A man brushes the logo of an ICBC branch in Shanghai, May 9, 2012. [Jing Wei/Asianewsphoto] 

The Industrial and Commercial Bank of China Ltd, the world's biggest lender by market value, was given the go-ahead by Argentina's central bank to conduct its biggest takeover in nearly four years in the South American country.

It got the formal approval on Nov 8 to buy an 80 percent stake in Standard Bank Argentina and its two affiliates for $650 million, asset manager Standard Investments and Inversora Diagnol, a commercial service provider, ICBC said in a statement released on Saturday.

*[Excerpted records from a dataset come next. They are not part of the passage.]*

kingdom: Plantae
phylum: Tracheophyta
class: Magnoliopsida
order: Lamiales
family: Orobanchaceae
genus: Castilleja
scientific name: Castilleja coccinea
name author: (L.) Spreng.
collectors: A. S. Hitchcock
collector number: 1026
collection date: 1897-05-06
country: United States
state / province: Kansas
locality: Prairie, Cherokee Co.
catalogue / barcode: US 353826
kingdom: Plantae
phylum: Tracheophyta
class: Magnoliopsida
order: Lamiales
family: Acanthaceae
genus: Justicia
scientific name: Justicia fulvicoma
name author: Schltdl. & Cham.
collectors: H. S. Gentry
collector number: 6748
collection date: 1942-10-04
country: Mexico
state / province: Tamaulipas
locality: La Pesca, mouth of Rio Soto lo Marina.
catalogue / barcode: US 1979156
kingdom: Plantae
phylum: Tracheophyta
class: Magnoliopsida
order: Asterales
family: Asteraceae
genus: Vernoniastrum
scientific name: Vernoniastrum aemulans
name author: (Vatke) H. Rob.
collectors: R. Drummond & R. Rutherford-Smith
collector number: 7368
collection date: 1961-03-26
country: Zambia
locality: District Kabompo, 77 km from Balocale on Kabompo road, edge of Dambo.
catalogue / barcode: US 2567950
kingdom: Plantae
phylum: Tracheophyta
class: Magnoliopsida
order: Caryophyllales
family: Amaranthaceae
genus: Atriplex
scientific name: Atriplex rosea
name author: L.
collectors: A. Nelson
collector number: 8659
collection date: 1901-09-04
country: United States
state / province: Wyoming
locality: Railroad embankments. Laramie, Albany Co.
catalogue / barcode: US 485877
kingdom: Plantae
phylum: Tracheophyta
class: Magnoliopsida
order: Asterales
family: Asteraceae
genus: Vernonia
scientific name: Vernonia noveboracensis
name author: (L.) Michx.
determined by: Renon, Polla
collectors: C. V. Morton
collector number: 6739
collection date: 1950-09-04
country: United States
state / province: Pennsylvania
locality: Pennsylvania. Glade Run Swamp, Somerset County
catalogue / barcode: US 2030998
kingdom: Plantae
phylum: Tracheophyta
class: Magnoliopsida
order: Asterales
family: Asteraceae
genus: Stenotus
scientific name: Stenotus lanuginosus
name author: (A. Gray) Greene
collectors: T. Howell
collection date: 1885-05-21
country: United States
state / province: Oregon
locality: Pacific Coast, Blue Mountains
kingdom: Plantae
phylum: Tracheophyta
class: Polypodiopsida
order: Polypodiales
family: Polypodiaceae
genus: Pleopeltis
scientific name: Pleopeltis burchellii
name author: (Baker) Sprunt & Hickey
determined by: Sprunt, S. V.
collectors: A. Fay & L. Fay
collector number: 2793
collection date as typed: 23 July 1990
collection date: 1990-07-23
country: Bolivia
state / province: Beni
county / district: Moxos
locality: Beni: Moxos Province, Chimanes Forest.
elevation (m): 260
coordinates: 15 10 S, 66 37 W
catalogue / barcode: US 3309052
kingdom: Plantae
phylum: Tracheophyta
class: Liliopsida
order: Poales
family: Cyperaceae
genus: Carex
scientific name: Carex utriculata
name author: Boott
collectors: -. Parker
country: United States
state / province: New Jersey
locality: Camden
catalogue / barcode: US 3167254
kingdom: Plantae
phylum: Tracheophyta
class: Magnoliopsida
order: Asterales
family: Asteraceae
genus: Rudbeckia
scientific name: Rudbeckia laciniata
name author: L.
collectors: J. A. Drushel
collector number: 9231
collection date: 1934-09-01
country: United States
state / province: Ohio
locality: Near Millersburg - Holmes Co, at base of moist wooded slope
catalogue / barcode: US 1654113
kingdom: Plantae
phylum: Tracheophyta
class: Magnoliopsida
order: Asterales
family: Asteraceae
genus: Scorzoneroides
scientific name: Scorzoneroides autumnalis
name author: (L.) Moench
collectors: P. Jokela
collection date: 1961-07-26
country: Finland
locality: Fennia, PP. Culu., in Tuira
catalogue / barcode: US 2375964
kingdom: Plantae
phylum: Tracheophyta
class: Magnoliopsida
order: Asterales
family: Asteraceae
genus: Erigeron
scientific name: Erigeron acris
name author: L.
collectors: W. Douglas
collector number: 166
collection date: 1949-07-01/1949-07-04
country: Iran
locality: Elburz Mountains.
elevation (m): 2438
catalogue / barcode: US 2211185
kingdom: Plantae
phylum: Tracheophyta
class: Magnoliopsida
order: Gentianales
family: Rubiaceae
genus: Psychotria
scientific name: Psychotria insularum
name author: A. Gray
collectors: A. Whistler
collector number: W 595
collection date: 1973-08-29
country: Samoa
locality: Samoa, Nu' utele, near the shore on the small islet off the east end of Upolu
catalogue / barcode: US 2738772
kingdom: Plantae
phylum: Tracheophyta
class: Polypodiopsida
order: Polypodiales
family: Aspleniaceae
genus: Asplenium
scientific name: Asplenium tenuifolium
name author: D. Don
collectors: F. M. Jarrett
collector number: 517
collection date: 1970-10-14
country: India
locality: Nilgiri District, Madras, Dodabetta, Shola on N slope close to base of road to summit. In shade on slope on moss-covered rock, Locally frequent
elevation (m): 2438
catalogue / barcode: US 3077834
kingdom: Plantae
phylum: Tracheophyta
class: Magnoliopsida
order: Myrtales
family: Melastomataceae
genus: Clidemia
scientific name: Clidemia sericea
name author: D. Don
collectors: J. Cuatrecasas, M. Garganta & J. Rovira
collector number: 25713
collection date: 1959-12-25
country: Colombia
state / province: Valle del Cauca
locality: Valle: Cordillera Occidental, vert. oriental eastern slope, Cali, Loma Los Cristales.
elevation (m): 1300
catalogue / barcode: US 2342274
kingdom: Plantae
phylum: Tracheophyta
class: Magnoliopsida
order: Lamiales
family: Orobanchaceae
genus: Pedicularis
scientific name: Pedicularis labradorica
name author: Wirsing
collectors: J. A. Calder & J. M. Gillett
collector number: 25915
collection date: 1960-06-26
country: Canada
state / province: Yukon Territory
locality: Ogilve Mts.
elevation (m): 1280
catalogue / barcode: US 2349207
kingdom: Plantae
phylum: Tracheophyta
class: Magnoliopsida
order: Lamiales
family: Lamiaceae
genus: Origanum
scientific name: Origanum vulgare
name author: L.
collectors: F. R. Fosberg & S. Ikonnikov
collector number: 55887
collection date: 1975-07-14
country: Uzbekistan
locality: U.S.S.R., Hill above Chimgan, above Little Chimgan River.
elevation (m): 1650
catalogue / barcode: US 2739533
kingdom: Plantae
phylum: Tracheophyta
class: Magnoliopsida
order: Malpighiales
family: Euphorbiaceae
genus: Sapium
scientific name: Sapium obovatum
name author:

The bank will keep the current staff and executives of SBA while sending a management team there to guarantee the stability of operations and a smooth integration, it said.

After the deal, which was announced by the lender in August, ICBC will become the first Chinese lender to enter Latin America's third-largest economy.

SBA is Argentina's 12th biggest bank by assets. It has a full license for enterprise including retail banking, corporate banking, investment banking and other business.

After the transaction is completed, ICBC and Standard Bank London Holdings Plc plan to invest $100 million jointly in SBA, ICBC said in last August.

The Johannesburg-based Standard Bank will reduce its stake in all three companies to 20 percent.

Jiang Jianqing, chairman of ICBC, said on Sunday that the bank aims to become an international commercial lender. By the year's end it will have extended business to 40 countries and regions.

ICBC has conducted more than 10 overseas purchases, according to Jiang.

By the end of September, the bank had nearly $155 billion of overseas assets, up 21.5 percent from the start of the year. In the first nine months, its overseas institutions made a profit of $796 million, up by 27.2 percent year-on-year, exceeding domestic growth.

The non-performing loan ratio of overseas lending stood at 0.45 percent by the end of September, according to ICBC.